陸府的偏院中,男子跪在地上,在瑟瑟寒風中發抖。
“我,我真的不是賊,是你們二少奶奶的……”
男子結結巴巴的解釋。
“混賬,如果你敢多說一句話,毀了我們少奶奶的清譽,就把你沉塘。沉到冰河之中去。”
君雅冷冷的說道。
此時,她的聲音有些顫抖。
原本隻是猜疑,可是,眼前的男子,提醒著,家醜,噩夢一般的家醜。這是陸府沒有辦法承擔的家醜。

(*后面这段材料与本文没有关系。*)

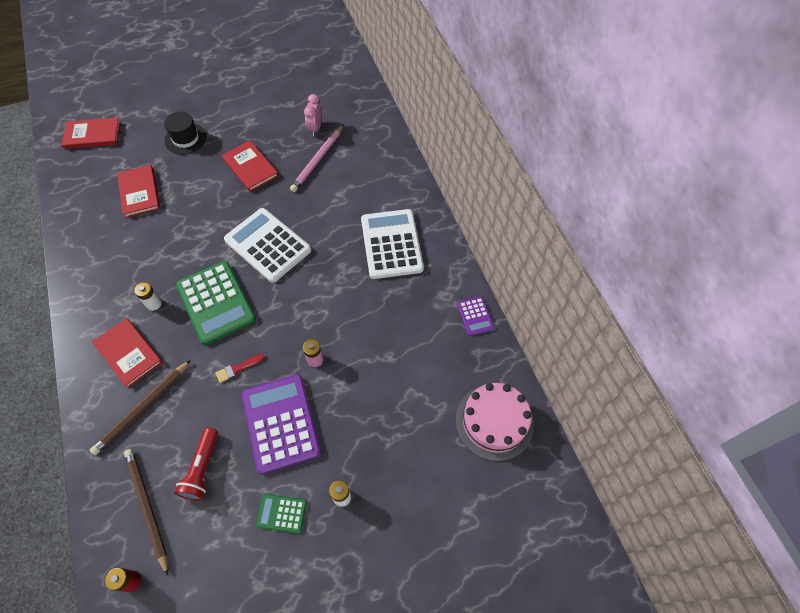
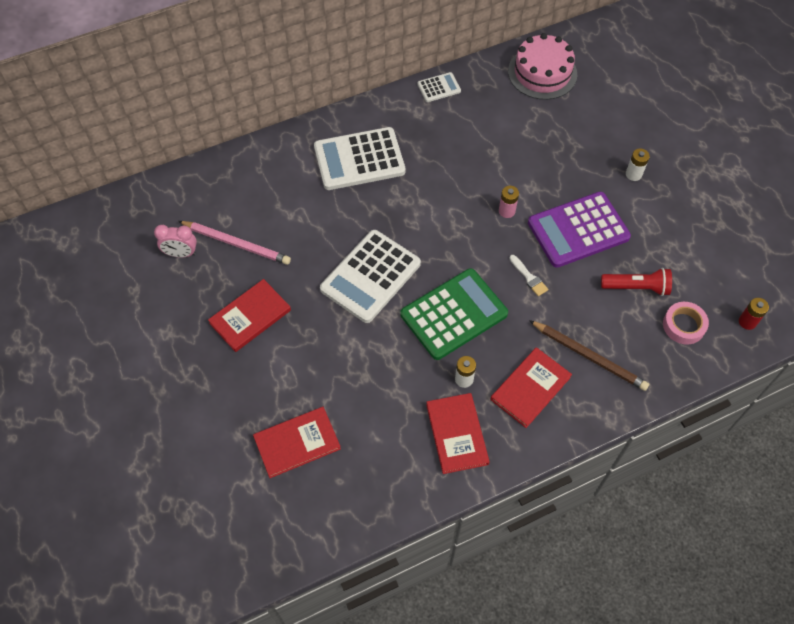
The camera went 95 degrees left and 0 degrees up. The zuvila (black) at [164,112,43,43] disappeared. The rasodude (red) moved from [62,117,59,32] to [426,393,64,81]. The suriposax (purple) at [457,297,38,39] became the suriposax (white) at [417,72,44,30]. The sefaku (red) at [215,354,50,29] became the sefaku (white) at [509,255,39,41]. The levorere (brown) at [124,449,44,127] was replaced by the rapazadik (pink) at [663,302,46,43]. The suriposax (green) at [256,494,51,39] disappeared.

如果這件事傳播了出去,恐怕,二哥,甚至陸家、在塞外的清譽都毀於一旦。
“我……我,我沒有。我不是啊……我隻是,隻是……”
男子結結巴巴的,不知道該怎麽解釋了。
“你一個小毛賊,哪裏會認識我們家夫人。你去搜搜,他的身上,有什麽東西……”
君雅示意著旁邊的晨軒。
這是她目前能想到的,唯一的可以解決問題的方法了。
好在,隻有兩個人看到了眼前的情況。
雖然眼前的男子可惡至極,但是,處理他也是個大問題。要能嚇住他,治了他的罪過;同時,也讓他不敢把這件事說出去。
“我確實是沒有偷……這不是偷的啊……是少奶奶給我的……”
金簪子落地。這樣大額的盜竊,在這裏的處罰也是極重的,男子爭辯著。
“混賬……”
晨軒甩手給了男子一個耳光:
“你是不要命了嗎?”
“別……”君雅示意著晨軒,她站到男子的前麵,居高臨下:“我問你話,你好好的回答,一句話都不可以撒謊,如果你是老老實實的回答,我可以放你走。不然的話,就算是不把你交給官府,我也有很多的方法處置了你。”
君雅的聲音冷冷的。
“好,你說,你說。我肯定老實交代。”
男子道。
“你說實話,你什麽時候來陸府的?為什麽來的?誰叫你來的?又有多少人知道今天的事兒。”